Fiddler (or similar tool) is invaluable to track down screen-scraping problems like this. Using a normal browser and with fiddler active, look at all the requests being made as you go through the login and navigation process to get to the data you want. In between, you will likely see one or more things that your code is doing differently which the server is responding to and hence showing you different HTML than a real client.
The list of stuff below (think of it as "scraping 101") is what you want to look for.
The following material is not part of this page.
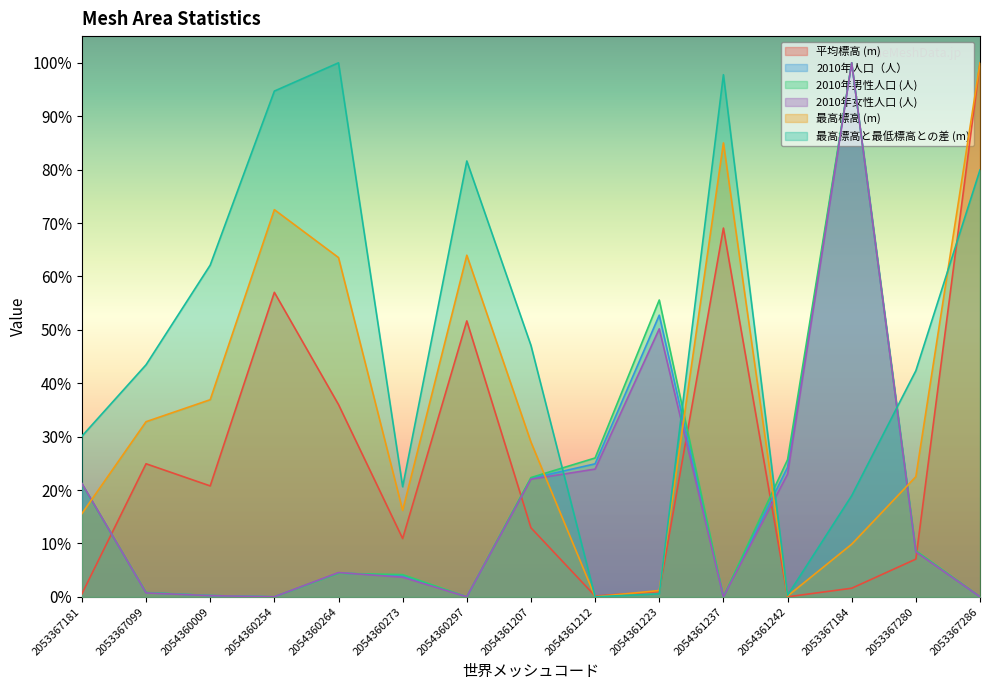

What are all the series names shown in the legend?

平均標高 (m), 2010年人口（人）, 2010年男性人口 (人), 2010年女性人口 (人), 最高標高 (m), 最高標高と最低標高との差 (m)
Most of the stuff below is probably stuff you're already doing, but I included everything for completeness.
In order to scrape effectively, you may need to deal with one or more of the following:
cookies and/or hidden fields. when you show up at any page on a site, you'll typically get a session cookie and/or hidden form field which (in a normal browser) would be propagated back to the server on all subsequent requests. You will likely also get a persistent cookie. On many sites, if a requests shows up without a proper cookie (or form field for sites using "cookieless sessions"), the site will redirect the user to a "no cookies" UI, a login page, or another undesirable location (from the scraper app's perspective). always make sure you capture the cookies set on the initial request and faithfully send them back to the server on subsequent requests, except if one of those subsequent requests changes a cookie (in which case propagate that new cookie instead).
authentication tokens a special case of above is forms-authentication cookies or hidden fields. make sure you're capturing the login token (usually a cookie) and sending it back.
POST vs. GET this is obvious, but make sure you're using the same HTTP method that a real browser does.
form fields (esp. hidden ones!) I'm sure you're doing this already, but make sure to send all form fields that a real browser does, not just the visible fields. make sure fields are HTML-encoded properly.
HTTP headers. you already checked this, but it may make sense to check again just to make sure the (non-cookie) headers are identical. I always start with the exact same headers and then start pulling out headers one by one, and only keep the ones that cause the request to fail or return bogus data. this approach simplifies your scraping code.
redirects. These can either come from the server, or from client script (e.g. "if user doesn't have flash plug-in loaded, redirect to a non-flash page"). See WebRequest: How to find a postal code using a WebRequest against this ContentType="application/xhtml+xml, text/xml, text/html; charset=utf-8"? for a crazy example of how redirection can trip up a screen-scraper. Note that if you're using .NET for scraping, you'll need to use HttpWebRequest (not WebClient) for redirect-dependent scraping, because by default WebClient doesn't provide a way for your code to attach cookies and headers to the second (post-redirect) request. See the thread above for more details.
sub-requests (frames, ajax, flash, etc.) - often, page elements (not the main HTTP requests) will end up fetching the data you want to scrape. you'll be able to figure this out by looking which HTTP response contains the text you want, and then working backwards until you find what on the page is actually making the request for that content. A few sites do really crazy things in sub-requests, like requesting compressed or encrypted text via ajax, and then using client-side script to decrypt it. if this is the case, you'll need to do a bit more work like reverse-engineering what the client script is doing.
ordering - this one is obvious: make HTTP requests in the same order that a browser client does. that doesn't mean you need to make every request (e.g. images). Typically you only need to make the requests which return text/html content type, unless the data you want is not in the HTML and is in an ajax/flash/etc. request.
(Interestingly when I view the source for the whole page I do not see the text, within HTML, that I want to see. Could this be related?)
This usually means that the discrepancy is caused by some DOM manipulations via javascript after the page has loaded. Try turning off javascript and see what it looks like.